Fluorescence in situ hybridization analysis of a high-risk ependymoma with homozygous deletion of the CDKN2A/B locus (red) and heterozygous loss of the centromeric probe (green). Image provided by Dr Stefan Pfister.

A staging system based on genetic markers could facilitate the stratification and prognostication of intracranial ependymomas, according to research published in the Journal of Clinical Oncology. Stefan Pfister, Andrey Korshunov and their colleagues at the German Cancer Research Center, Heidelberg screened a total of 292 patients with ependymoma and identified three subgroups with distinct cytogenetic profiles that correlated with prognosis.

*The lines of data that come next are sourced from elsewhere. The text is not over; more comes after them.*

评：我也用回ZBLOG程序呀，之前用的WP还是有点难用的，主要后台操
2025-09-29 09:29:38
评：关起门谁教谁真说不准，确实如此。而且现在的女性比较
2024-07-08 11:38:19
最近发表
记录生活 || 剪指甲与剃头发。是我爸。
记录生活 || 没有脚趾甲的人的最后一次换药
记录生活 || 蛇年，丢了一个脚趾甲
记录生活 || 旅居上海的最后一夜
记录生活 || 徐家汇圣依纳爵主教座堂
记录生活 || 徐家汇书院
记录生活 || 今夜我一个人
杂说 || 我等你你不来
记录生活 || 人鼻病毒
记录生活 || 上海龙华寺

Intracranial ependymoma is one of the most common brain tumors in children...

Intracranial ependymoma is one of the most common brain tumors in children and accounts for ≈4% of CNS tumors in adults. “Ependymoma is a challenging tumor in neuro-oncology, since the WHO classification doesn't work for clinical risk stratification, and little is known about its biology,” says Pfister. “We probably have the largest uniformly treated and clinically well-documented cohort of ependymoma samples at hand, so we decided to try and find some cytogenetic markers that might be applicable for risk stratification.”

The screening cohort consisted of 122 patients, who were investigated at the time of primary diagnosis, before receiving adjuvant therapy. The researchers used array-based comparative genomic hybridization to identify DNA copy-number aberrations in tumor samples from these individuals, and the results were correlated with survival data.

On the basis of their findings, the researchers were able to divide the patients into three distinct subgroups. Gain of chromosome 1q and/or homozygous deletion of the CDKN2A gene was associated with anaplastic histology and poor patient survival. Gains of chromosomes 9, 15q and 18 or loss of chromosome 6, on the other hand, were associated with an excellent prognosis. The team also identified an intermediate-risk tumor group, most of which had either a balanced DNA copy-number profile (that is, no detectable chromosomal gains or losses) or a single copy-number aberration.

The candidate prognostic markers identified from the initial screen were validated by means of fluorescence in situ hybridization (FISH) in paraffin-embedded ependymoma tissue from a separate cohort of 170 patients. Pfister emphasizes that “FISH is a widely used and robust method to detect DNA copy-number aberrations at relatively low cost with a very high specificity and sensitivity,” rendering it very useful for routine application in clinical trials.

The data obtained from this study indicate that the new molecular staging system has considerably greater predictive power than current systems based on clinical parameters. “The next step will be to validate these findings prospectively in a clinical trial, which we will, hopefully, be able to do in the upcoming European pediatric ependymona trial,” says Pfister. The researchers also plan to elucidate the underlying tumor biology in each molecular subgroup, and to develop targeted therapies on the basis of these findings.